A key priority of Open Sky’s wilderness therapy approach is focusing on healthy eating and nutrition. Not only is eating healthy food important to maintain physical health for Open Sky students, but the emerging field of nutritional psychiatry highlights the link between diet and mental wellness.
As part of Open Sky’s whole-person wellness approach, we believe in the healing power of foods and understand that healthy nutrition is a simple but powerful way to teach students about mind-body health. Our menu includes a balance of the highest quality whole foods and organic meats, fresh fruits, and vegetables, free of pesticides, hormones, and antibiotics.
“We know that food builds a foundation for all areas of health,” said Kaleb Rittenhouse, Open Sky’s food coordinator. “Health and well-being begin with the body, and along with rest and exercise, a high-quality and balanced diet can contribute positively to the overall state of a person’s being.”
Open Sky’s food comes from various sources, including organic farms and a local meat processing facility, Sunnyside Meats.
Each week, operations or field staff members divide up food, load coolers and bins into a trailer, and drop them at the locations of each student team in the field.
Food is distributed to each team collectively, and each student receives a supply of personal food items, as well. Team food includes meats, fresh vegetables, whole grains, dried foods, and drinks, such as electrolyte powders, and a variety of herbal teas. Students receive healthy snack food items such as trail mix, peanut butter, cheese, and fresh fruit.
Open Sky adapts food options for students with dietary restrictions and provides certified nut-free, gluten-free, soy-free, dairy-free, and vegan and vegetarian options.
Meals are prepared collectively in the field, primarily by students with direct supervision and support from guides. Students learn practical wilderness skills as they prepare food in the field, such as fire building by bow drill and cooking over an open fire. As they master these skills, their confidence grows as they adapt to living in the wilderness.

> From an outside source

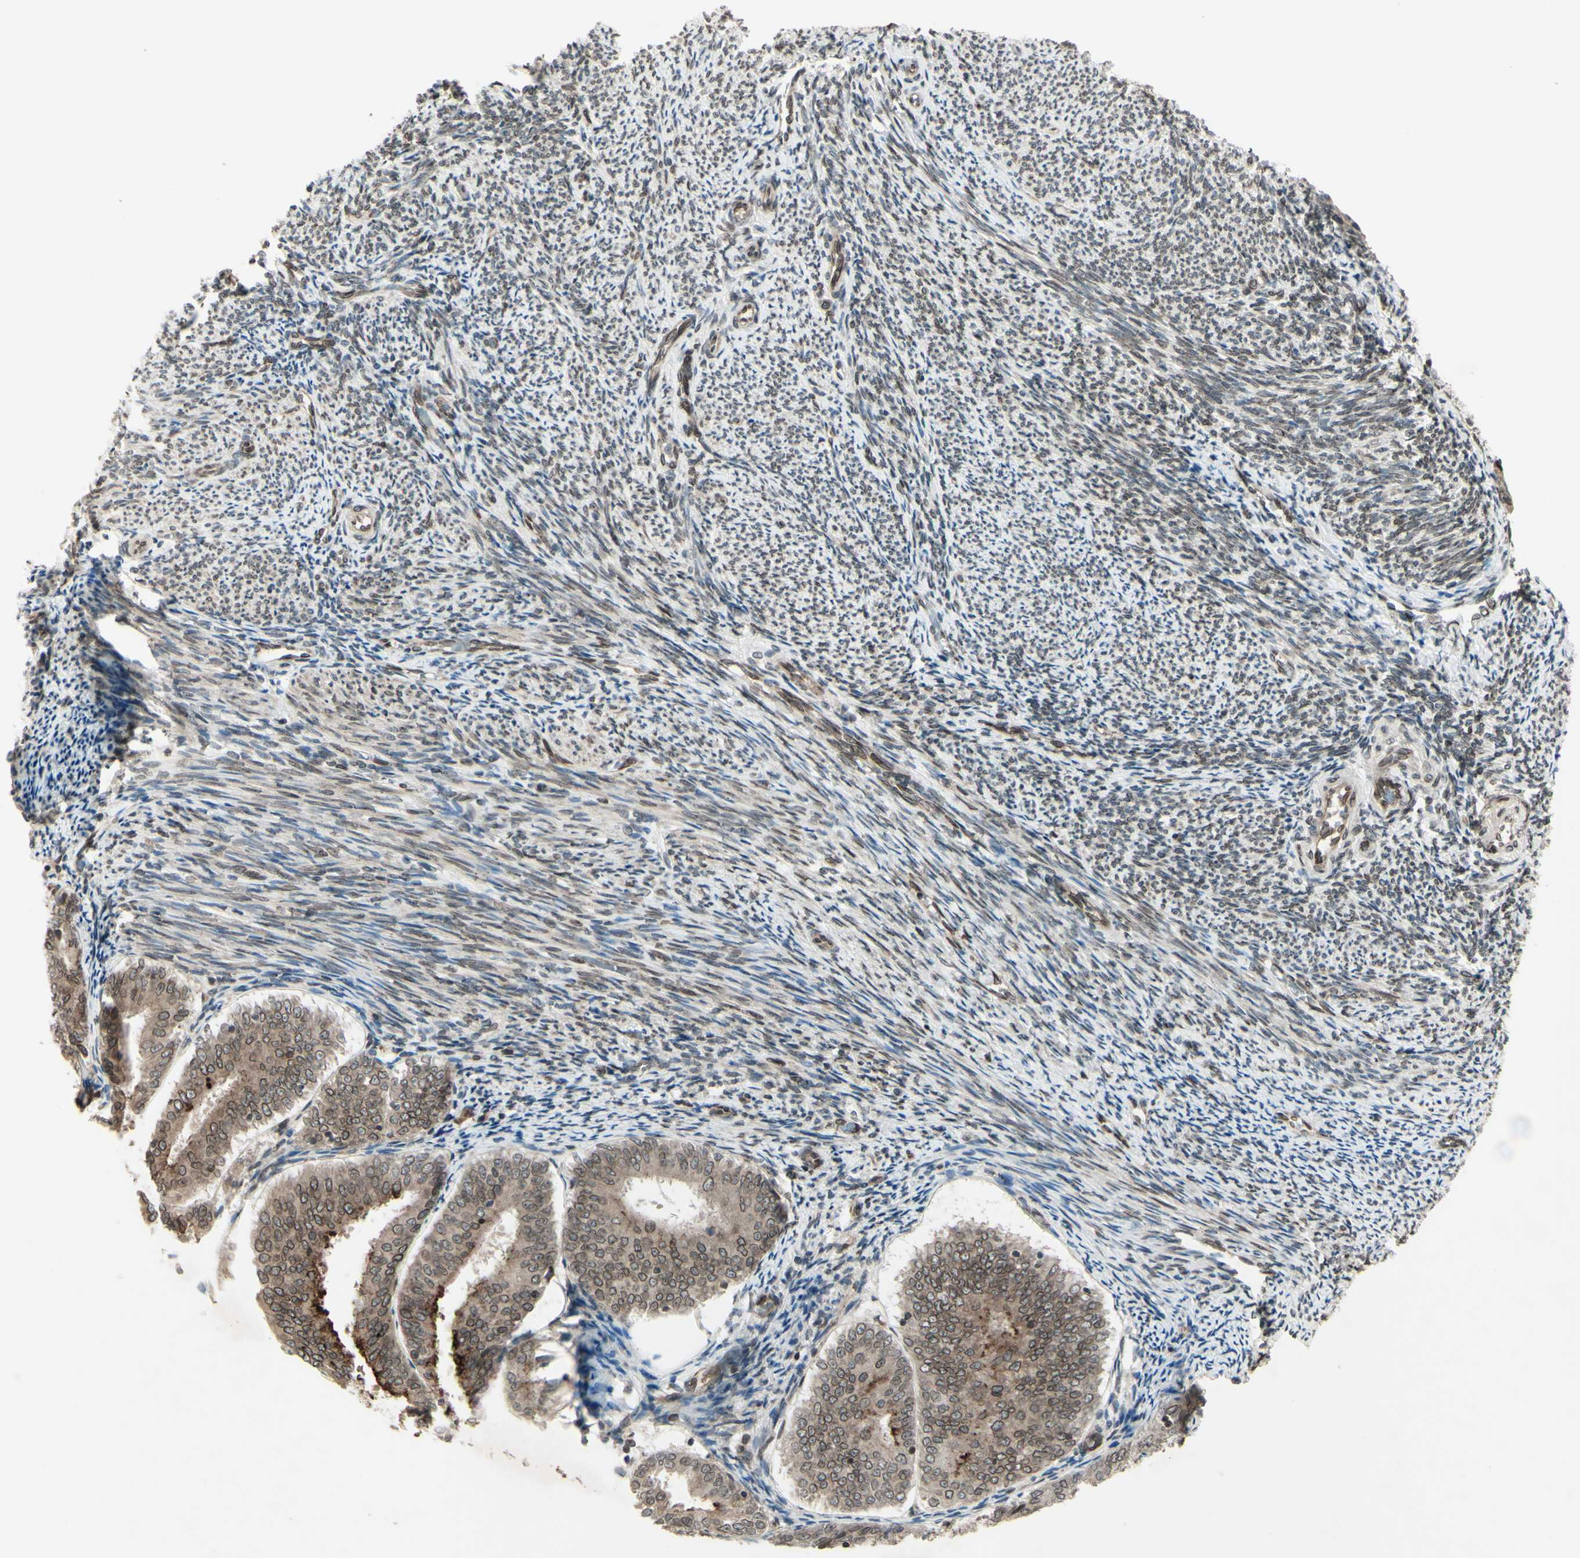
{"staining": {"intensity": "moderate", "quantity": ">75%", "location": "cytoplasmic/membranous,nuclear"}, "tissue": "endometrial cancer", "cell_type": "Tumor cells", "image_type": "cancer", "snomed": [{"axis": "morphology", "description": "Adenocarcinoma, NOS"}, {"axis": "topography", "description": "Endometrium"}], "caption": "A brown stain shows moderate cytoplasmic/membranous and nuclear staining of a protein in human endometrial adenocarcinoma tumor cells.", "gene": "MLF2", "patient": {"sex": "female", "age": 63}}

Master Senior Guide Mike Kangley explains when teaching students how to prepare meals in the field, guides use an “I do, we do, you do” philosophy. This means guides first complete a task, then the guides and students do the task together, and finally, the students do the task themselves.
“In the beginning, I cook for the students, teaching them how to prepare good, nutritious meals and generating excitement for the process,” said Mike. “Then the students want to help until eventually, they are making delicious meals for each other that they can feel proud of. This kind of task completion helps them build self-efficacy and confidence.
Students also contribute to meal planning each week after each team receives their food supply. Teams often have favorite meal themes that they incorporate into their meal planning, such as Thai night and burrito night.
Open Sky’s focus on the importance of healthy food provides students with real opportunities for learning and growth. When provided nutritious, wholesome ingredients that become part of delicious, collaboratively made meals, students can more clearly see the link between mind and body health.
Many students come to Open Sky with various food issues, including allergies, intolerances, dislikes, addictions, and disordered eating. As each student’s nutritional needs are met, we often hear that they feel more energetic, are sleeping better, and feel more alive. Students come to recognize food as medicine and fuel, a necessary part of being strong, healthy, and capable.
“We have seen students with unhealthy habits towards food become healthy, students with limited palates discover a love for veggies, and self-proclaimed ‘I could mess up boiling water’ students create magnificent meals,” said Ashley Higgs, Assistant Field Director at Open Sky.
The therapeutic value of healthy eating benefits all students but particularly those who struggle with disordered eating. Being at Open Sky provides an opportunity for individuals to rebuild a positive relationship with food with the support of their therapist and a personalized strategy to meet their needs.
Special meals are prepared for holidays, including Thanksgiving, Christmas, and Fourth of July. Students learn how to cook a turkey underground or bake a ham in a Dutch oven in a fire pit. These special meals include mashed potatoes, cranberry sauce, stuffing, butternut squash, veggies, and pumpkin and apple pies. Teams with students who practice Judaism are supplied with all the makings for latkes – both regular and sweet potato. Students are excited and highly invested in creating special meals together for the holidays, and often our holiday dinners provide students with opportunities for extended sharing about their families, traditions, and gratitude. During Thanksgiving, we encourage acknowledgment and appreciation towards Native/Indigenous communities and offer related teachings to the students, including building an awareness of the land that we live on and the people who have lived here before us.
Open Sky has a culture of connecting with one another around food and meals. Each night at dinner before eating, students and guides check in to reflect on experiences that occurred throughout the day, share how they are feeling in that moment, or express gratitude. This simple act increases appreciation for the food and company shared from a place of greater connection.
“From the healthy foods that Open Sky provides, to the added challenge of students cooking them together, sitting around a fire the way our ancestors used to, there is so much to be learned through this process,” said Brooke Lederer, Clinical Therapist for adolescent girls. “The students inspire each other and themselves to get creative with the food they are given, and each team has their own thriving culture based on the types of meals they like to prepare. Through this, I believe they create a deeper connection to themselves, each other, the foods they eat, and the larger world around them.”